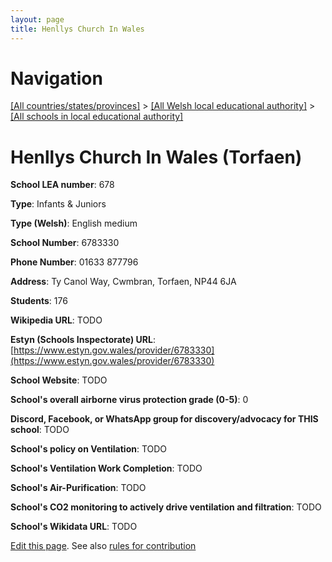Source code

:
 ```yaml
---
layout: page
title: Henllys Church In Wales
---
```

# Navigation

[[All countries/states/provinces]](../../..) > [[All Welsh local educational authority]](../..) > [[All schools in local educational authority]](..)

# Henllys Church In Wales (Torfaen)

**School LEA number**: 678

**Type**: Infants & Juniors

**Type (Welsh)**: English medium

**School Number**: 6783330

**Phone Number**: 01633 877796

**Address**: Ty Canol Way, Cwmbran, Torfaen, NP44 6JA

**Students**: 176

**Wikipedia URL**: TODO

**Estyn (Schools Inspectorate) URL**: [https://www.estyn.gov.wales/provider/6783330](https://www.estyn.gov.wales/provider/6783330)

**School Website**: TODO

**School's overall airborne virus protection grade (0-5)**: 0

**Discord, Facebook, or WhatsApp group for discovery/advocacy for THIS school**: TODO

**School's policy on Ventilation**: TODO

**School's Ventilation Work Completion**: TODO

**School's Air-Purification**: TODO

**School's CO2 monitoring to actively drive ventilation and filtration**: TODO

**School's Wikidata URL**: TODO




[Edit this page](https://github.com/ventilate-schools/Wales/edit/prif/./Torfaen/Henllys_Church_In_Wales.md). See also [rules for contribution](../../../contribution-rules/)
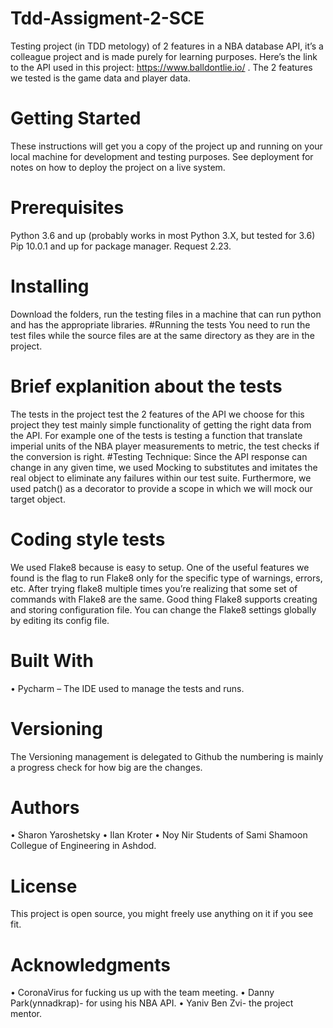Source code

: # Tdd-Assigment-2-SCE

Testing project (in TDD metology) of 2 features in a NBA database API, it’s a colleague project and is made purely for learning purposes.
Here’s the link to the API used in this project: https://www.balldontlie.io/ .
The 2 features we tested is the game data and player data.
# Getting Started
These instructions will get you a copy of the project up and running on your local machine for development and testing purposes. See deployment for notes on how to deploy the project on a live system.
# Prerequisites
Python 3.6 and up (probably works in most Python 3.X, but tested for 3.6)
Pip 10.0.1 and up for package manager.
Request 2.23.
# Installing
Download the folders, run the testing files in a machine that can run python and has the appropriate libraries.
#Running the tests
You need to run the test files while the source files are at the same directory as they are in the project.
# Brief explanition about the tests
The tests in the project test the 2 features of the API we choose for this project they test mainly simple functionality of getting the right data from the API.
For example one of the tests is testing a function that translate imperial units of the NBA player measurements to metric, the test checks if the conversion is right.
#Testing Technique:
Since the API response can change in any given time, we used Mocking to substitutes and imitates the real object to eliminate any failures within our test suite.
Furthermore,  we used patch() as a decorator to provide a scope in which we will mock our target object.

# Coding style tests
We used Flake8 because is easy to setup.
One of the useful features we found is the flag to run Flake8 only for the specific type of warnings, errors, etc.
After trying flake8 multiple times you’re realizing that some set of commands with Flake8 are the same. Good thing Flake8 supports creating and storing configuration file. You can change the Flake8 settings globally by editing its config file.

# Built With
•	Pycharm – The IDE used to manage the tests and runs.
# Versioning
The Versioning management is delegated to Github the numbering is mainly a progress check for how big are the changes.
# Authors
•	Sharon Yaroshetsky 
•	Ilan Kroter 
•	Noy Nir 
Students of Sami Shamoon Collegue of Engineering in Ashdod.
# License
This project is open source, you might freely use anything on it if you see fit.
# Acknowledgments
•	CoronaVirus for fucking us up with the team meeting.
•	Danny Park(ynnadkrap)- for using his NBA API.
•	Yaniv Ben Zvi- the project mentor.

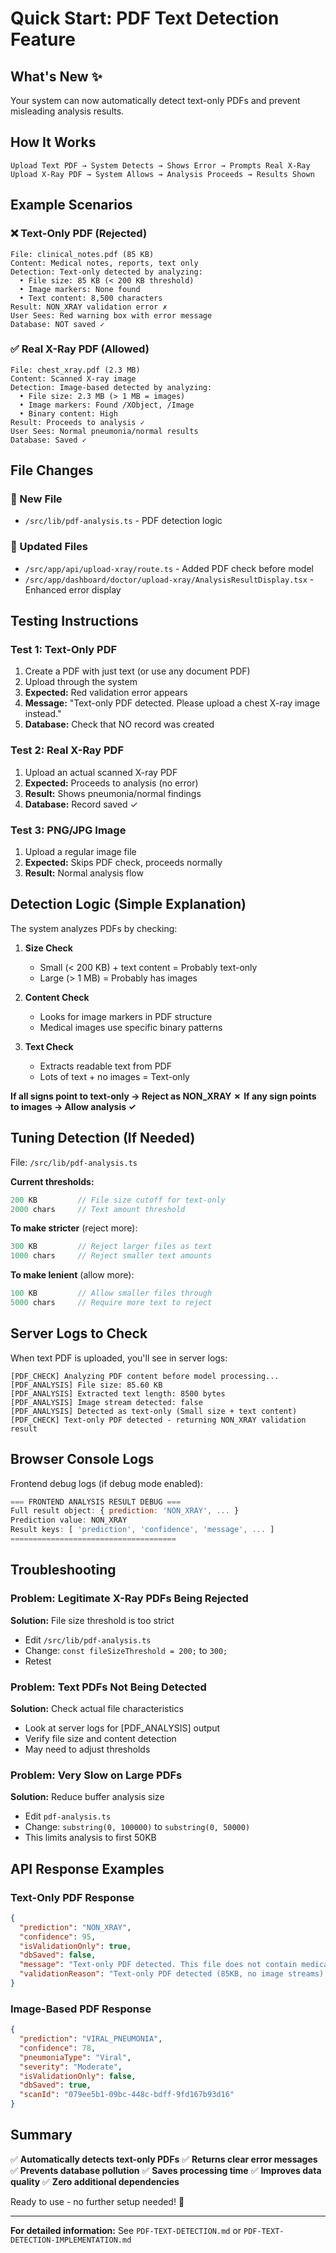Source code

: # Quick Start: PDF Text Detection Feature

## What's New ✨

Your system can now automatically detect text-only PDFs and prevent misleading analysis results.

## How It Works

```
Upload Text PDF → System Detects → Shows Error → Prompts Real X-Ray
Upload X-Ray PDF → System Allows → Analysis Proceeds → Results Shown
```

## Example Scenarios

### ❌ Text-Only PDF (Rejected)
```
File: clinical_notes.pdf (85 KB)
Content: Medical notes, reports, text only
Detection: Text-only detected by analyzing:
  • File size: 85 KB (< 200 KB threshold)
  • Image markers: None found
  • Text content: 8,500 characters
Result: NON_XRAY validation error ✗
User Sees: Red warning box with error message
Database: NOT saved ✓
```

### ✅ Real X-Ray PDF (Allowed)
```
File: chest_xray.pdf (2.3 MB)
Content: Scanned X-ray image
Detection: Image-based detected by analyzing:
  • File size: 2.3 MB (> 1 MB = images)
  • Image markers: Found /XObject, /Image
  • Binary content: High
Result: Proceeds to analysis ✓
User Sees: Normal pneumonia/normal results
Database: Saved ✓
```

## File Changes

### 📄 New File
- `/src/lib/pdf-analysis.ts` - PDF detection logic

### 🔧 Updated Files
- `/src/app/api/upload-xray/route.ts` - Added PDF check before model
- `/src/app/dashboard/doctor/upload-xray/AnalysisResultDisplay.tsx` - Enhanced error display

## Testing Instructions

### Test 1: Text-Only PDF
1. Create a PDF with just text (or use any document PDF)
2. Upload through the system
3. **Expected:** Red validation error appears
4. **Message:** "Text-only PDF detected. Please upload a chest X-ray image instead."
5. **Database:** Check that NO record was created

### Test 2: Real X-Ray PDF
1. Upload an actual scanned X-ray PDF
2. **Expected:** Proceeds to analysis (no error)
3. **Result:** Shows pneumonia/normal findings
4. **Database:** Record saved ✓

### Test 3: PNG/JPG Image
1. Upload a regular image file
2. **Expected:** Skips PDF check, proceeds normally
3. **Result:** Normal analysis flow

## Detection Logic (Simple Explanation)

The system analyzes PDFs by checking:

1. **Size Check**
   - Small (< 200 KB) + text content = Probably text-only
   - Large (> 1 MB) = Probably has images

2. **Content Check**
   - Looks for image markers in PDF structure
   - Medical images use specific binary patterns

3. **Text Check**
   - Extracts readable text from PDF
   - Lots of text + no images = Text-only

**If all signs point to text-only → Reject as NON_XRAY ✗**
**If any sign points to images → Allow analysis ✓**

## Tuning Detection (If Needed)

File: `/src/lib/pdf-analysis.ts`

**Current thresholds:**
```javascript
200 KB         // File size cutoff for text-only
2000 chars     // Text amount threshold
```

**To make stricter** (reject more):
```javascript
300 KB         // Reject larger files as text
1000 chars     // Reject smaller text amounts
```

**To make lenient** (allow more):
```javascript
100 KB         // Allow smaller files through
5000 chars     // Require more text to reject
```

## Server Logs to Check

When text PDF is uploaded, you'll see in server logs:
```
[PDF_CHECK] Analyzing PDF content before model processing...
[PDF_ANALYSIS] File size: 85.60 KB
[PDF_ANALYSIS] Extracted text length: 8500 bytes
[PDF_ANALYSIS] Image stream detected: false
[PDF_ANALYSIS] Detected as text-only (Small size + text content)
[PDF_CHECK] Text-only PDF detected - returning NON_XRAY validation result
```

## Browser Console Logs

Frontend debug logs (if debug mode enabled):
```javascript
=== FRONTEND ANALYSIS RESULT DEBUG ===
Full result object: { prediction: 'NON_XRAY', ... }
Prediction value: NON_XRAY
Result keys: [ 'prediction', 'confidence', 'message', ... ]
=====================================
```

## Troubleshooting

### Problem: Legitimate X-Ray PDFs Being Rejected

**Solution:** File size threshold is too strict
- Edit `/src/lib/pdf-analysis.ts`
- Change: `const fileSizeThreshold = 200;` to `300;`
- Retest

### Problem: Text PDFs Not Being Detected

**Solution:** Check actual file characteristics
- Look at server logs for [PDF_ANALYSIS] output
- Verify file size and content detection
- May need to adjust thresholds

### Problem: Very Slow on Large PDFs

**Solution:** Reduce buffer analysis size
- Edit `pdf-analysis.ts`
- Change: `substring(0, 100000)` to `substring(0, 50000)`
- This limits analysis to first 50KB

## API Response Examples

### Text-Only PDF Response
```json
{
  "prediction": "NON_XRAY",
  "confidence": 95,
  "isValidationOnly": true,
  "dbSaved": false,
  "message": "Text-only PDF detected. This file does not contain medical imaging content. Please upload a chest X-ray image instead.",
  "validationReason": "Text-only PDF detected (85KB, no image streams)..."
}
```

### Image-Based PDF Response
```json
{
  "prediction": "VIRAL_PNEUMONIA",
  "confidence": 78,
  "pneumoniaType": "Viral",
  "severity": "Moderate",
  "isValidationOnly": false,
  "dbSaved": true,
  "scanId": "079ee5b1-09bc-448c-bdff-9fd167b93d16"
}
```

## Summary

✅ **Automatically detects text-only PDFs**
✅ **Returns clear error messages**
✅ **Prevents database pollution**
✅ **Saves processing time**
✅ **Improves data quality**
✅ **Zero additional dependencies**

Ready to use - no further setup needed! 🚀

---

**For detailed information:** See `PDF-TEXT-DETECTION.md` or `PDF-TEXT-DETECTION-IMPLEMENTATION.md`
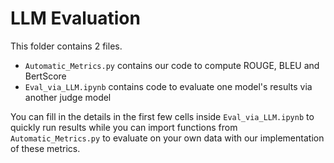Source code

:# LLM Evaluation

This folder contains 2 files. 

- `Automatic_Metrics.py` contains our code to compute ROUGE, BLEU and BertScore
- `Eval_via_LLM.ipynb` contains code to evaluate one model's results via another judge model

You can fill in the details in the first few cells inside `Eval_via_LLM.ipynb` to quickly run results while you can import functions from `Automatic_Metrics.py` to evaluate on your own data with our implementation of these metrics.
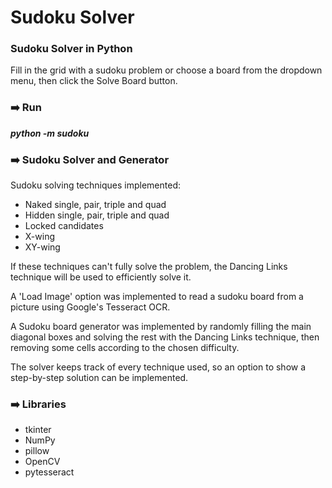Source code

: # Sudoku Solver
### **Sudoku Solver in Python**

Fill in the grid with a sudoku problem or choose a board from the dropdown menu, then click the Solve Board button.

### ➡️ Run 
***python -m sudoku***


### ➡️ Sudoku Solver and Generator 
Sudoku solving techniques implemented:
- Naked single, pair, triple and quad
- Hidden single, pair, triple and quad
- Locked candidates
- X-wing
- XY-wing

If these techniques can't fully solve the problem, the Dancing Links technique will be used to efficiently solve it.

A 'Load Image' option was implemented to read a sudoku board from a picture using Google's Tesseract OCR.

A Sudoku board generator was implemented by randomly filling the main diagonal boxes and solving the rest with the Dancing Links technique, then removing some cells according to the chosen difficulty.

The solver keeps track of every technique used, so an option to show a step-by-step solution can be implemented.

### ➡️ Libraries
- tkinter
- NumPy
- pillow
- OpenCV
- pytesseract
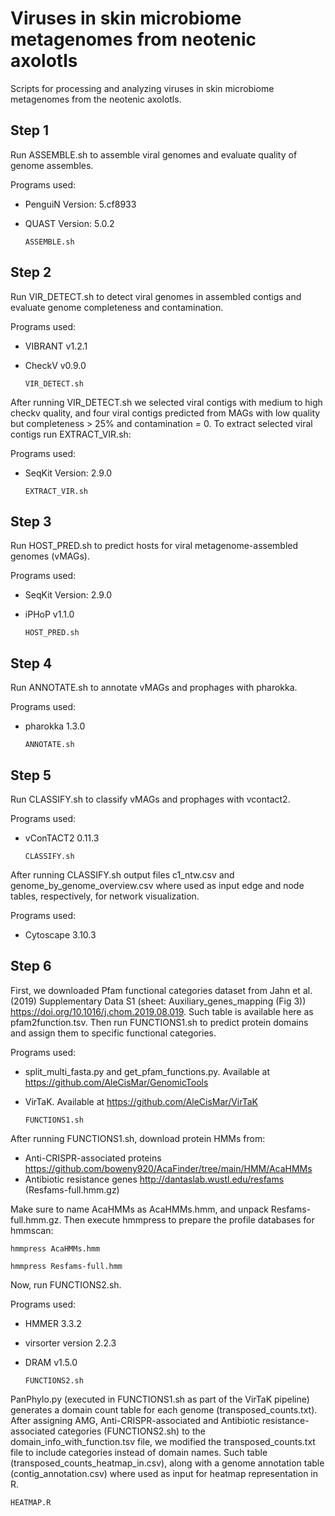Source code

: # Viruses in skin microbiome metagenomes from neotenic axolotls
Scripts for processing and analyzing viruses in skin microbiome metagenomes from the neotenic axolotls.

## Step 1
Run ASSEMBLE.sh to assemble viral genomes and evaluate quality of genome assembles.

Programs used:
* PenguiN Version: 5.cf8933
* QUAST Version: 5.0.2

    `ASSEMBLE.sh`
## Step 2
Run VIR_DETECT.sh to detect viral genomes in assembled contigs and evaluate genome completeness and contamination.

Programs used:
* VIBRANT v1.2.1
* CheckV v0.9.0

    `VIR_DETECT.sh`

After running VIR_DETECT.sh we selected viral contigs with medium to high checkv quality, and four viral contigs predicted from MAGs with low quality but completeness > 25% and contamination = 0. To extract selected viral contigs run EXTRACT_VIR.sh:

Programs used:
* SeqKit Version: 2.9.0

    `EXTRACT_VIR.sh`
## Step 3
Run HOST_PRED.sh to predict hosts for viral metagenome-assembled genomes (vMAGs).

Programs used:
* SeqKit Version: 2.9.0
* iPHoP v1.1.0

     `HOST_PRED.sh`
## Step 4
Run ANNOTATE.sh to annotate vMAGs and prophages with pharokka.

Programs used:
* pharokka 1.3.0

     `ANNOTATE.sh`
## Step 5
Run CLASSIFY.sh to classify vMAGs and prophages with vcontact2.

Programs used:
* vConTACT2 0.11.3

     `CLASSIFY.sh`

After running CLASSIFY.sh output files c1_ntw.csv and genome_by_genome_overview.csv where used as input edge and node tables, respectively, for network visualization. 

Programs used:
* Cytoscape 3.10.3

## Step 6
First, we downloaded Pfam functional categories dataset from Jahn et al. (2019) Supplementary Data S1 (sheet: Auxiliary_genes_mapping (Fig 3)) https://doi.org/10.1016/j.chom.2019.08.019. Such table is available here as pfam2function.tsv. Then run FUNCTIONS1.sh to predict protein domains and assign them to specific functional categories.

Programs used:
* split_multi_fasta.py and get_pfam_functions.py. Available at https://github.com/AleCisMar/GenomicTools
* VirTaK. Available at https://github.com/AleCisMar/VirTaK

     `FUNCTIONS1.sh`

After running FUNCTIONS1.sh, download protein HMMs from:
* Anti-CRISPR-associated proteins https://github.com/boweny920/AcaFinder/tree/main/HMM/AcaHMMs
* Antibiotic resistance genes http://dantaslab.wustl.edu/resfams (Resfams-full.hmm.gz)

Make sure to name AcaHMMs as AcaHMMs.hmm, and unpack Resfams-full.hmm.gz. Then execute hmmpress to prepare the profile databases for hmmscan:
```{bash, eval=FALSE, echo=TRUE}
hmmpress AcaHMMs.hmm
```
```{bash, eval=FALSE, echo=TRUE}
hmmpress Resfams-full.hmm
```

Now, run FUNCTIONS2.sh.

Programs used:
* HMMER 3.3.2
* virsorter version 2.2.3
* DRAM v1.5.0

     `FUNCTIONS2.sh`

PanPhylo.py (executed in FUNCTIONS1.sh as part of the VirTaK pipeline) generates a domain count table for each genome (transposed_counts.txt). After assigning AMG, Anti-CRISPR-associated and Antibiotic resistance-associated categories (FUNCTIONS2.sh) to the domain_info_with_function.tsv file, we modified the transposed_counts.txt file to include categories instead of domain names. Such table (transposed_counts_heatmap_in.csv), along with a genome annotation table (contig_annotation.csv) where used as input for heatmap representation in R.

`HEATMAP.R`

Task description: Your reply should consist solely of the lines above, from the opening line through the line with "# Prerequisites", reproduced exactly and without pictures.

Finished task:
Source code

:
 ```yaml
---
layout: page
title: Henllys Church In Wales
---
```

# Navigation

[[All countries/states/provinces]](../../..) > [[All Welsh local educational authority]](../..) > [[All schools in local educational authority]](..)

# Henllys Church In Wales (Torfaen)

**School LEA number**: 678

**Type**: Infants & Juniors

**Type (Welsh)**: English medium

**School Number**: 6783330

**Phone Number**: 01633 877796

**Address**: Ty Canol Way, Cwmbran, Torfaen, NP44 6JA

**Students**: 176

**Wikipedia URL**: TODO

**Estyn (Schools Inspectorate) URL**: [https://www.estyn.gov.wales/provider/6783330](https://www.estyn.gov.wales/provider/6783330)

**School Website**: TODO

**School's overall airborne virus protection grade (0-5)**: 0

**Discord, Facebook, or WhatsApp group for discovery/advocacy for THIS school**: TODO

**School's policy on Ventilation**: TODO

**School's Ventilation Work Completion**: TODO

**School's Air-Purification**: TODO

**School's CO2 monitoring to actively drive ventilation and filtration**: TODO

**School's Wikidata URL**: TODO




[Edit this page](https://github.com/ventilate-schools/Wales/edit/prif/./Torfaen/Henllys_Church_In_Wales.md). See also [rules for contribution](../../../contribution-rules/)
Source code

: # Tdd-Assigment-2-SCE

Testing project (in TDD metology) of 2 features in a NBA database API, it’s a colleague project and is made purely for learning purposes.
Here’s the link to the API used in this project: https://www.balldontlie.io/ .
The 2 features we tested is the game data and player data.
# Getting Started
These instructions will get you a copy of the project up and running on your local machine for development and testing purposes. See deployment for notes on how to deploy the project on a live system.
# Prerequisites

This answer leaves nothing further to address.